The Conservative Party is currently polling seven points behind the Labour Party in the latest voter intention poll from Opinium

Not leaving the EU on March 29 as originally scheduled has apparently caused the Tories to lose the support of the electorate, either to Labour or UKIP. It’s the worst poll for the Tories in five years, and the worst may be yet to come. Now, the new Brexit Party, fronted by Nigel Farage, threatens to erode Conservative support even more. 

“It was on the 29th [of March] when we didn’t leave; that’s when this has all gone wrong. Up until then, people were prepared to give Theresa May the benefit of the doubt,” Smith said.

“The big problem was as soon as we didn’t leave, you could see all the poll ratings starting to crash. And it’s wholly linked to the fact that Leave or Remain, they were all expecting us to go, and when we didn’t go it looked like a complete breach with the pledge that we had made, and that’s a disaster for a political party.”

As of now, if the country is still going to leave the EU, the U.K. is looking at having to hold essentially meaningless elections for the European Parliament. The new leave date is October 31, unless May’s deal or some other plan is agreed to before then.

Many in the Conservative Party are openly suggesting that the party boycott the May 23 EU elections. Almost 40 Conservative association chairmen have written to May to say that they will not take part in the coming elections, as it would be “inconsistent and unprincipled to do so.”

The letter, which was acquired by the Daily Mail, accuses May of breaking “solemn pledges” to honor the 2016 referendum by delaying Brexit. Further, if Brexit is still to happen, the letter insists that contesting in the EU elections in any way would be both fruitless and a gigantic waste of time and resources. The election is projected to cost £110 million ($140 million).

Iain Duncan Smith agrees with the letter’s writers. “I really urge the prime minister to be very clear with them, we’re not fighting the European elections. Any idea of doing that is disaster. If we make that clear today and say we are going to leave, deal or no deal, before the Euro elections, I think the public will start to snap back and say, ‘ok, these people mean business,’ and when we do it, that’s the moment when we’ll end all of the nonsense from these other peripheral parties like UKIP and the Brexit Party,” Smith said.

Currently, 27of the 73 U.K. members of the EU Parliament are Tories.

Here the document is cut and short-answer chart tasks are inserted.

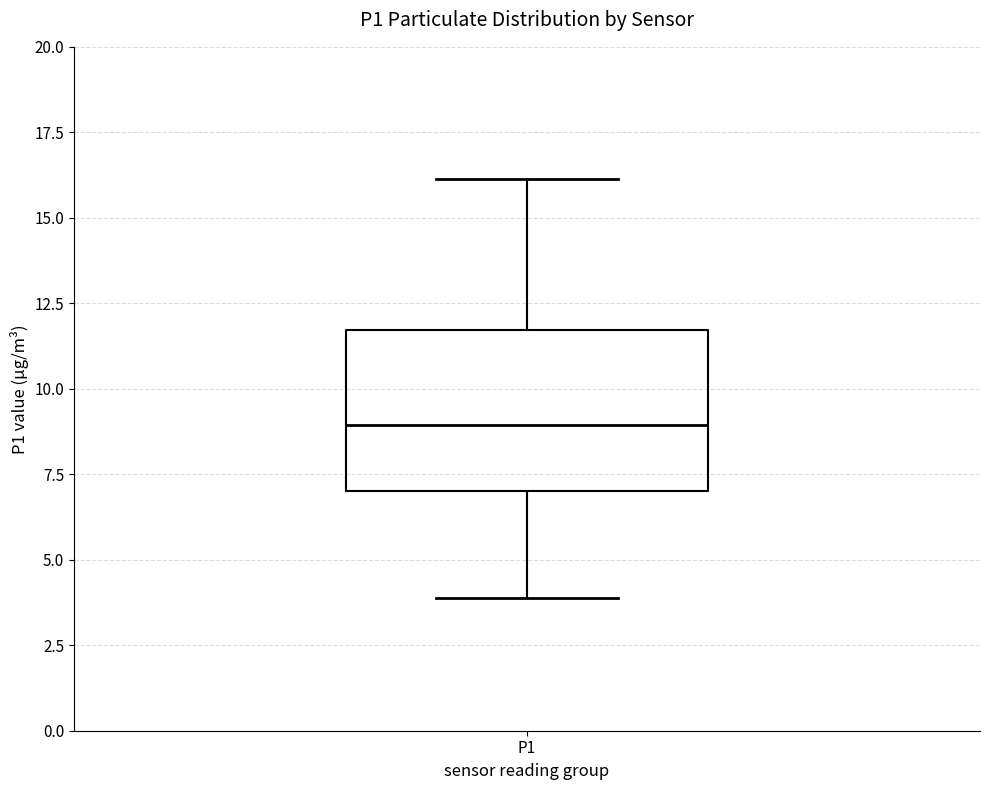

Transcribe this box plot: give where the median line is, the range the box spans, and where the two whiskers end, as read against the y-axis. The values are not printed on the chart, so give them approximately, as read against the axis.

median 9.0, box 7.0 to 11.5, whiskers 4.0 to 16.0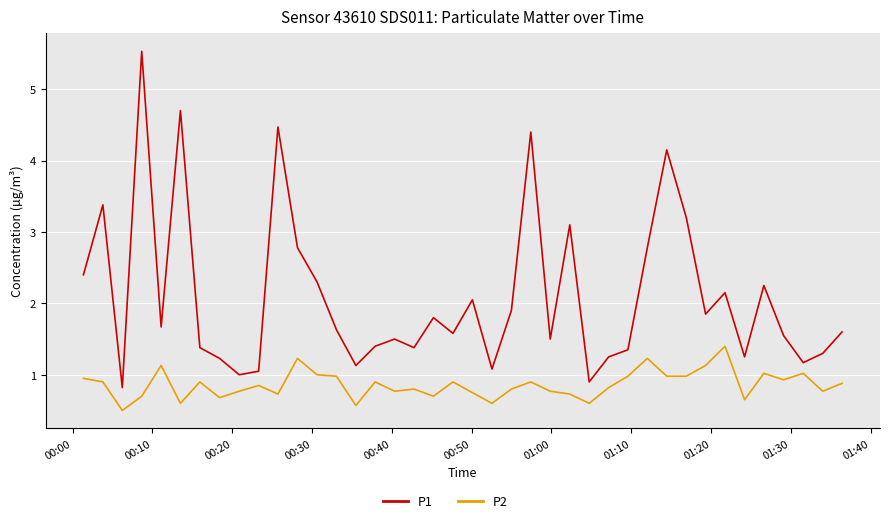

What is the difference between the maximum and minimum values in the P1 series?

4.7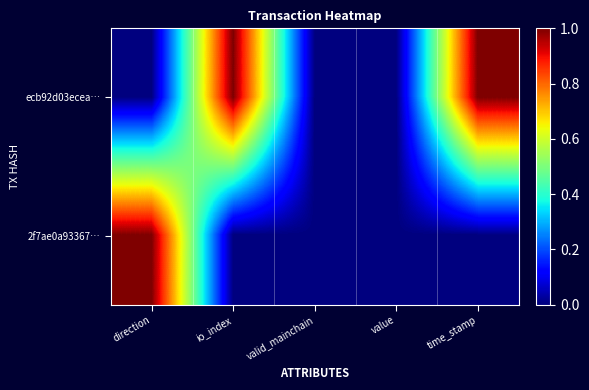

Which series changed the most between io_index and valid_mainchain?

ecb92d03ecea…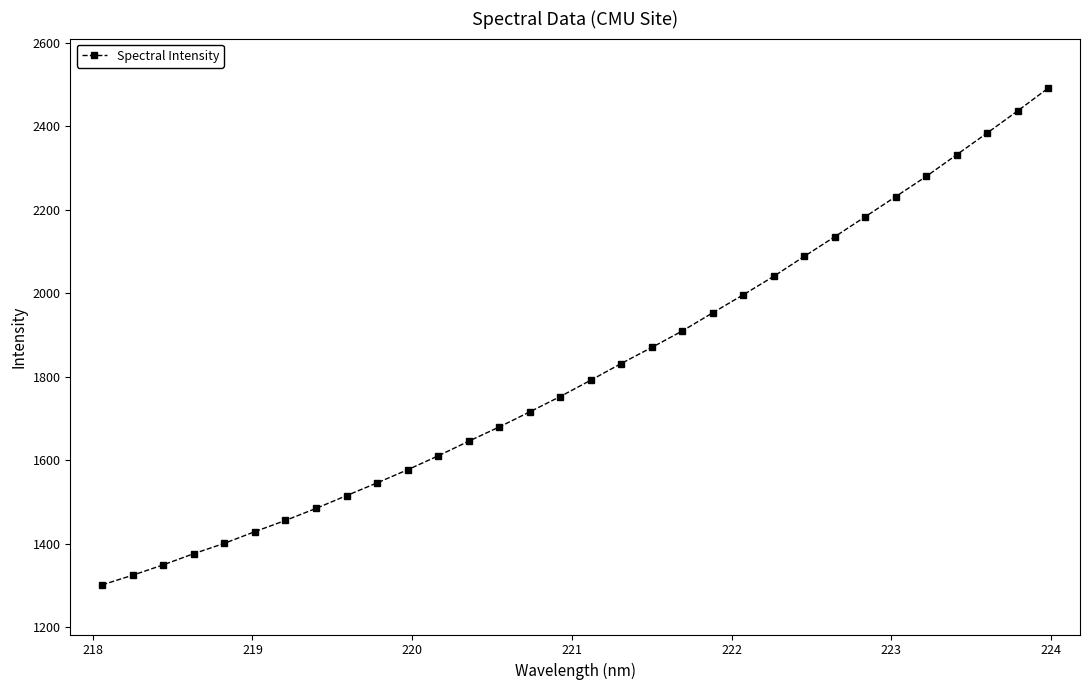

What is the greatest value displayed?

2491.5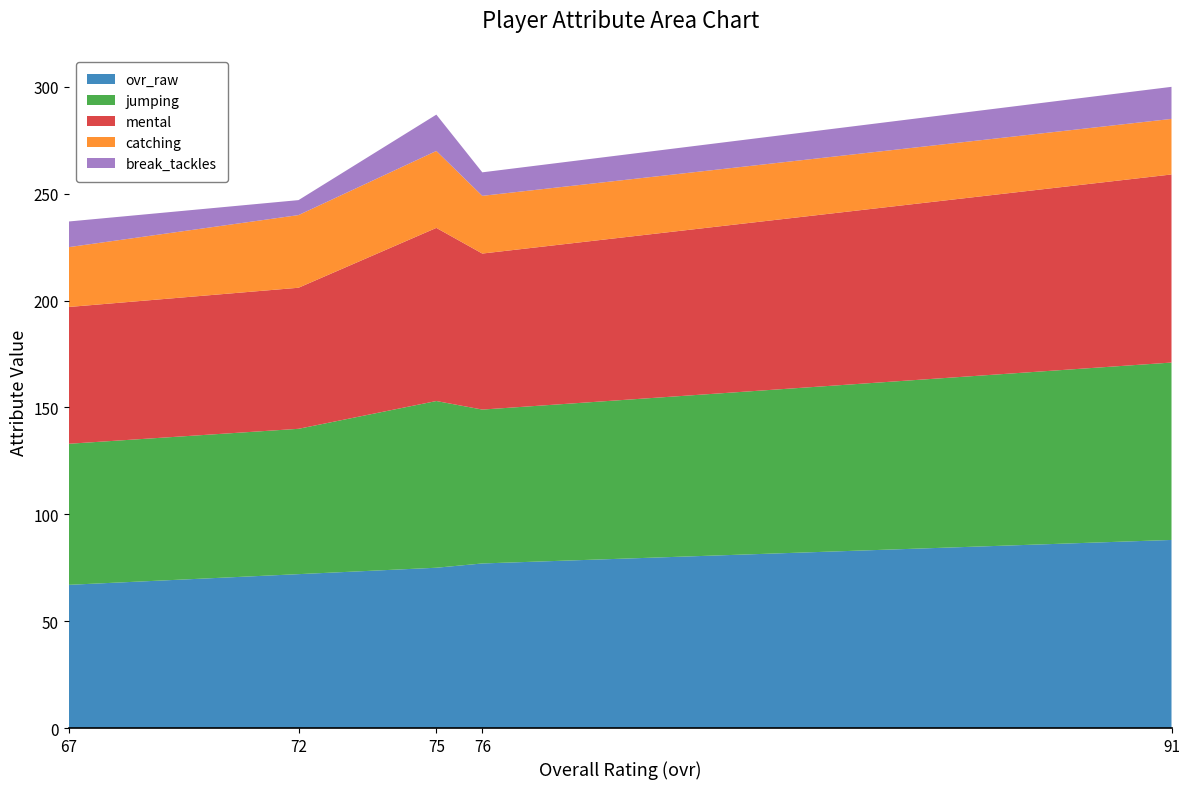

Reading left to right, extract all data points from this chart.

ovr_raw: 67=67	72=72	75=75	76=77	91=88
jumping: 67=66	72=68	75=78	76=72	91=83
mental: 67=64	72=66	75=81	76=73	91=88
catching: 67=28	72=34	75=36	76=27	91=26
break_tackles: 67=12	72=7	75=17	76=11	91=15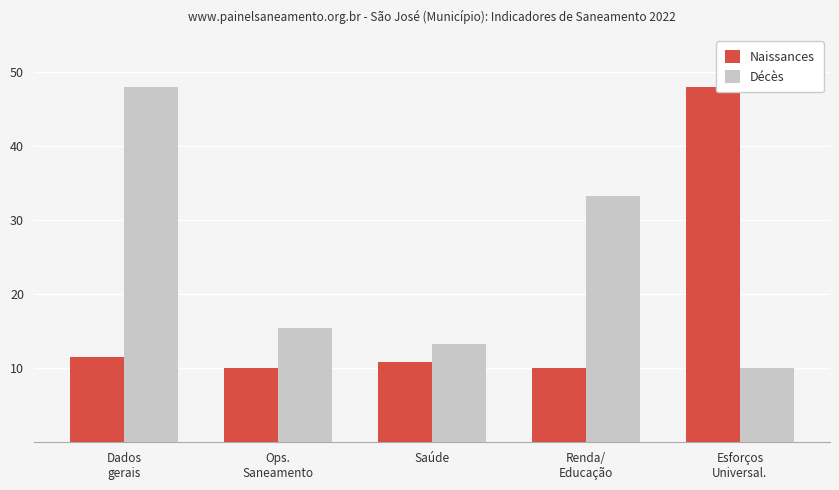

What is the lowest value of the Naissances series?

10.0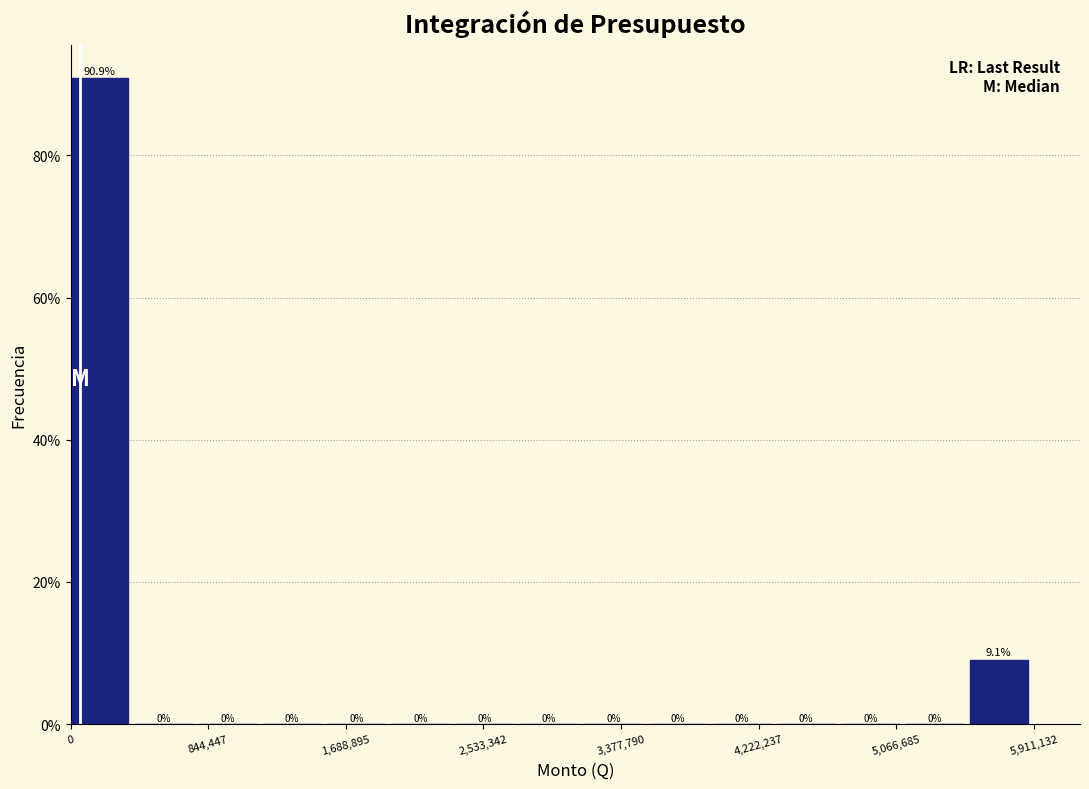

Read against the x-axis, roughly where is the centre of the tallest bar?

200000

May has consistently said that she does not want the U.K. to take part in the EU elections and insists that the U.K. can cancel the elections as late as 24 hours prior to their occurrence. But that rings hollow in the ears of hardline Brexiteers, who wonder at the wisdom of holding the elections at all, given that the U.K.’s goal is to leave the EU, and it’s past the time when that should have happened. If Brexit is to happen, as May insists it will, the EU elections are a complete waste of time and money.

Iain Duncan Smith is right. May needs to step aside sooner rather than later. Her rhetoric aside, May’s actions have been, at the very least, confusing to her party members and the British citizens. Nobody, not in her party, the Labour Party, Parliament at large, the U.K. citizenry, and maybe not even in the EU understands what she’s doing any more.